Training of Object Detection models on Jetson Nano!

Hello everyone! I want to ask that I am going to train a object detection model specifically ssd-mobilenet on my own dataset of 600 images belonging to only one class. I am going to follow the tutorial whose link is attached below. But I want to ask that training 600 images by transfer learning on Jetson Nano is feasible? What are the necessary changes which are needed to be made on that tutorial whose link is attached?
Lastly, I want to ask that all 600 images were captured from my android phone camera of 48 MP and during inference I will be using Logitech C920 USB webcam and will be doing real time detection through live camera feed. So does it make any difference that dataset taken from some other device and inference is being made from another?
Kindly help me as I am a beginner in this field. Thanks!

Hi @farjadhaider3253, 600 images might be a bit small for a detection dataset, so if you find the accuracy isn’t very good after training the model, you might want to collect more data. For proof-of-concept, it may be just fine - you will have to test it and see.

Although it’s ideal to collect the data from a similar camera that you are using for inferencing, it should be ok. After all, publicly available datasets that are online were collected with different cameras. The source resolution shouldn’t matter all that much, because the images get downsize to 300x300 pixels before being fed into SSD-Mobilenet anyways.

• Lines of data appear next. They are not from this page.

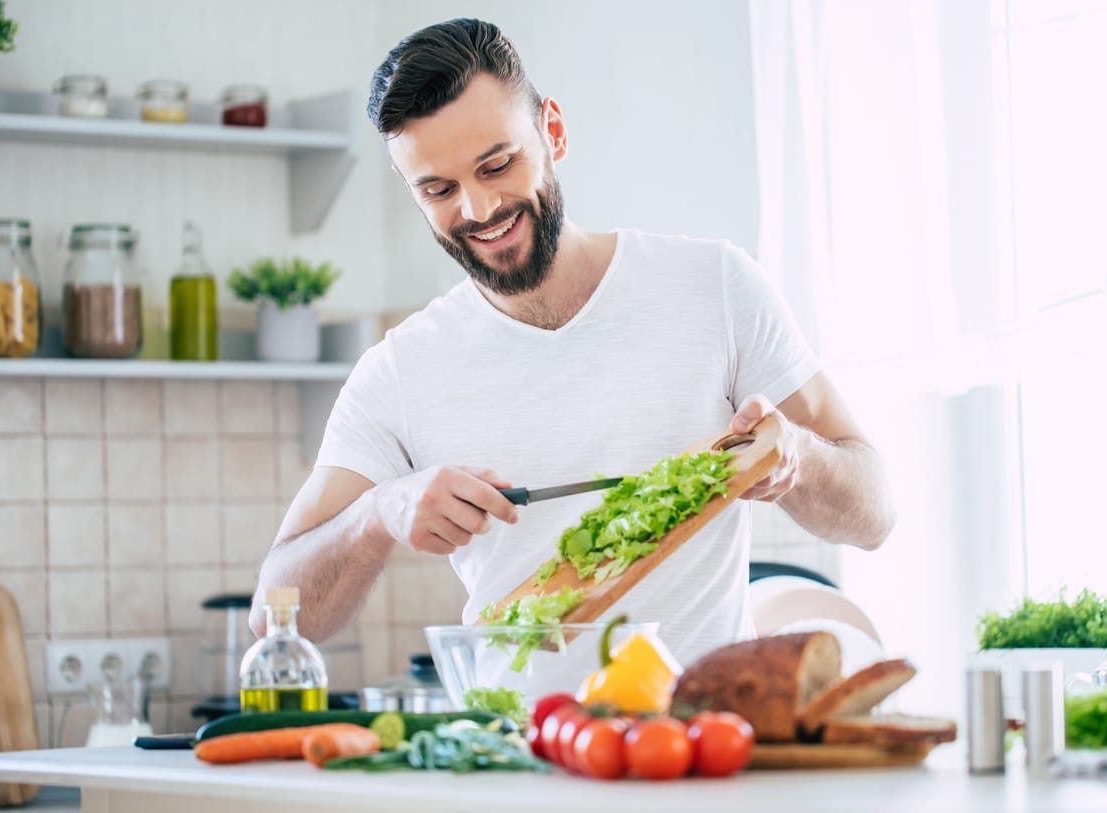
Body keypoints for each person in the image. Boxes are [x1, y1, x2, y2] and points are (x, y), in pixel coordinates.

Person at [251, 18, 895, 664]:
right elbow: (275, 614)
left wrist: (798, 459)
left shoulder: (714, 287)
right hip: (512, 754)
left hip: (700, 749)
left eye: (496, 164)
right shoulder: (399, 369)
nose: (477, 209)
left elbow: (873, 515)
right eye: (439, 189)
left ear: (552, 131)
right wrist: (376, 513)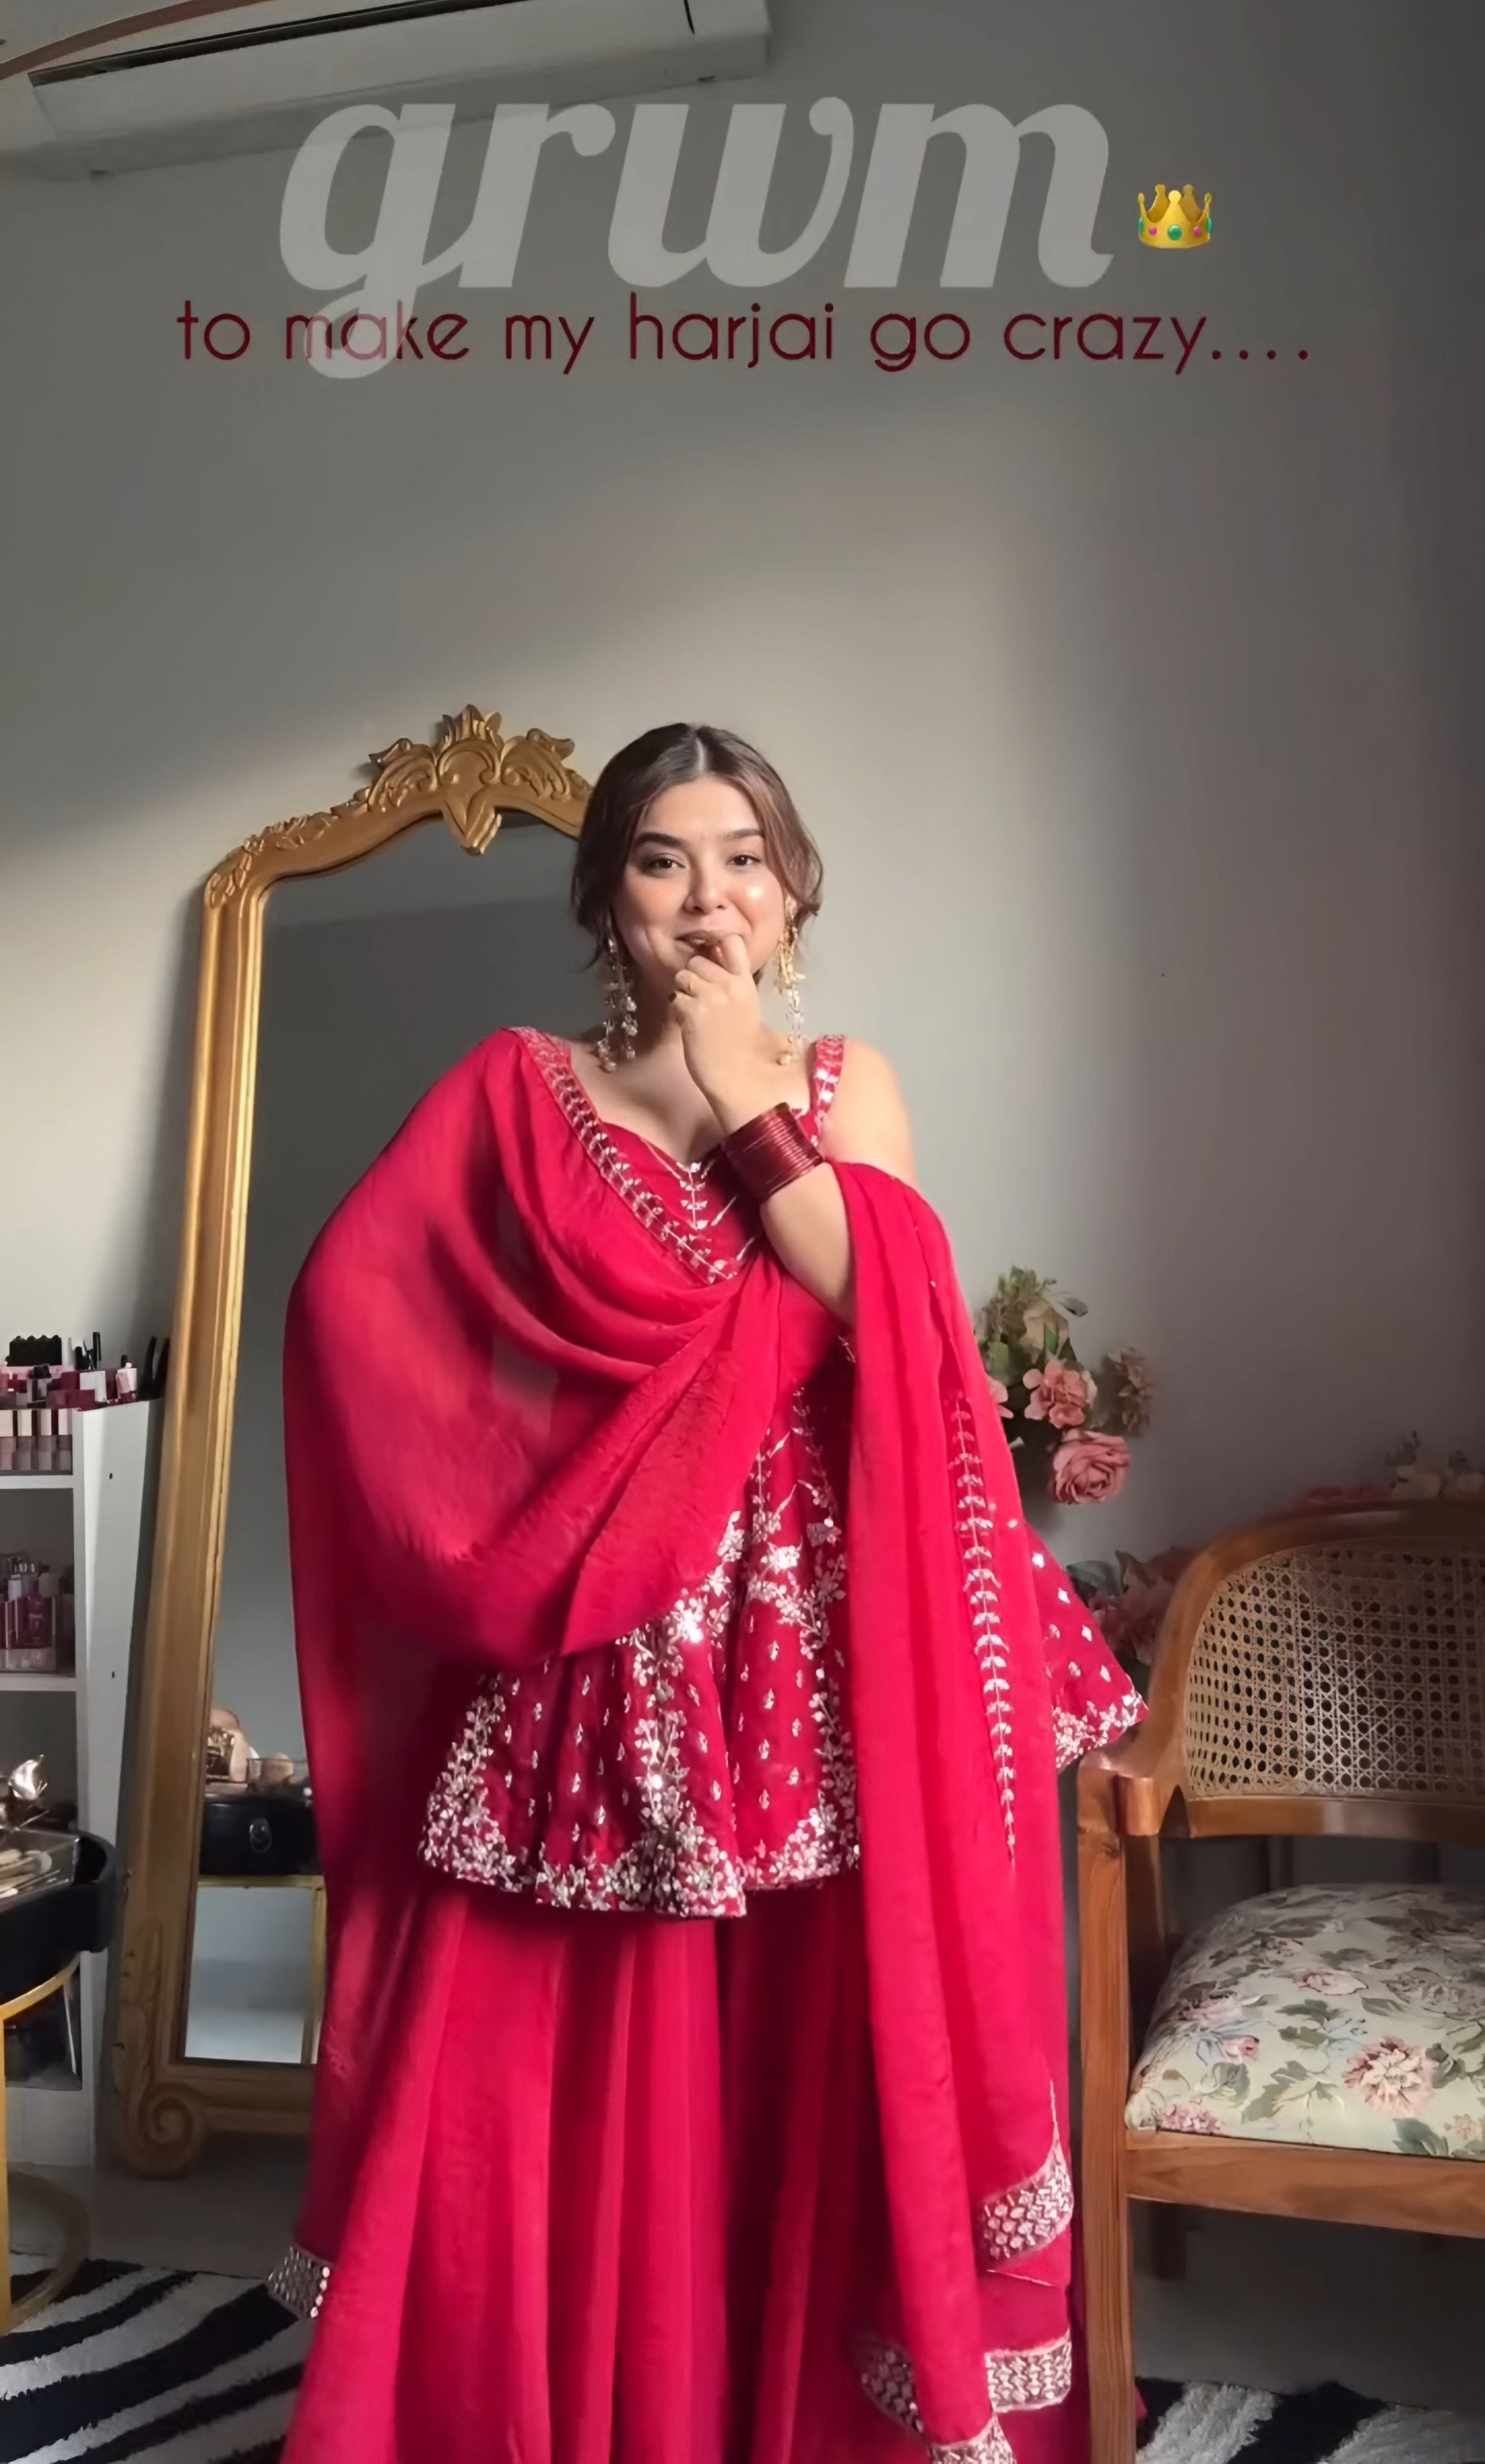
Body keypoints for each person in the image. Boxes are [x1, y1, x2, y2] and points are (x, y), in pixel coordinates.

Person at [272, 722, 1143, 2464]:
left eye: (742, 857)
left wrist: (744, 1090)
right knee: (583, 2046)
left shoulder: (841, 1084)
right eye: (663, 860)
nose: (706, 896)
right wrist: (512, 1511)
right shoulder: (521, 1091)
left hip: (813, 1649)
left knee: (814, 2037)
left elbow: (876, 1299)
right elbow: (351, 1306)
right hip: (604, 1639)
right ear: (606, 897)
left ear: (792, 887)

Regarding the performance, I found that Nano can train ~5 images per second for SSD-Mobilenet with PyTorch. That means that for 600 images, it should hopefully take roughly ~2 minutes per epoch. So that is only 1 hour for 30 epochs or ~3.3 hours for 100 epochs. Although if the source images are ~48MP, the data loading of those large images might slow it down.

I have resized some of the images to 1080x1080 and some images to 416x416 and then labelled them in Yolo format. So is the format fine?

The pytorch-ssd training code that I use supports Pascal-VOC format and Open Images format. However I found this tool that converts from YOLO format to Pascal-VOC format:

So hopefully that works ok for you.

Does it matters that some of my images are having size of 416x416 and some are having size of 1080x1080? Because the images captured from my mobile phone were having dimensions of 4000x2256, and then I resized some to 416x416 and some to 1080x1080.

It shouldn’t matter, because the images get downscaled to 300x300 anyways before being fed into SSD-Mobilenet.

The datasets used in my examples also contain images of different sizes.

Thanks a lot @dusty_nv. I will follow your tutorial and will get back to you if got some errors.